Intersectional feminist practices ground my work in cultural analytics. In Modern Sentimentalism, for example, I engage digital text analysis and data visualization alongside print-based archival practices to examine how US female novelists reinvented sentimentalism in the modernist era. Archival platforms, text-mining tools, and Ngrams help me to establish that scholarly conversations about sentimentalism as a modern literary aesthetic have not kept pace with sentiment’s cultural purchase in the twentieth century. I theorize why this disparity persists and demonstrate that feminine feeling, far from being peripheral to twentieth-century modernism, centrally shapes its principles and preoccupations.
Reassessments of gendered, racialized narratives of cognition and emotion equally motivate my work in computer-aided public humanities. With digital media scholars at Michigan State and Northwood University, I have recently completed a mixed methods study on gender identity and digital avatars as sentimental characters. This study appears in Games and Culture. Another piece, on the prehistory of the contemporary quantified self movement, appeared in Modernism/modernity’s online feature In These Times. An invited, co-edited cluster for Modernism/modernity’s Print+ platform, on “Modernism and Diagnosis,” is in its final stages.
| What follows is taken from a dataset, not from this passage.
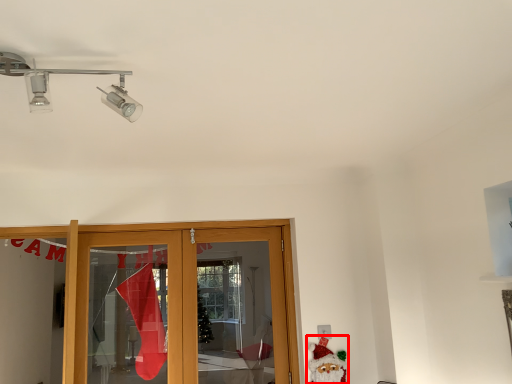
Question: Where is santa claus (annotated by the red box) located in relation to light fixture in the image?

Choices:
 (A) right
 (B) left

Answer: (A)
My teaching also involves students in the use of digital tools to enhance textual analysis and to create socially-impactful projects. At Menlo, I am training a cohort of students in algorithmic media studies and ethnographic research as part of a program I have designed to examine (nearby) Silicon Valley contemporary culture. My essay on teaching quantitative methods to undergraduates appears in a forthcoming volume in the MLA Options for Teaching Series.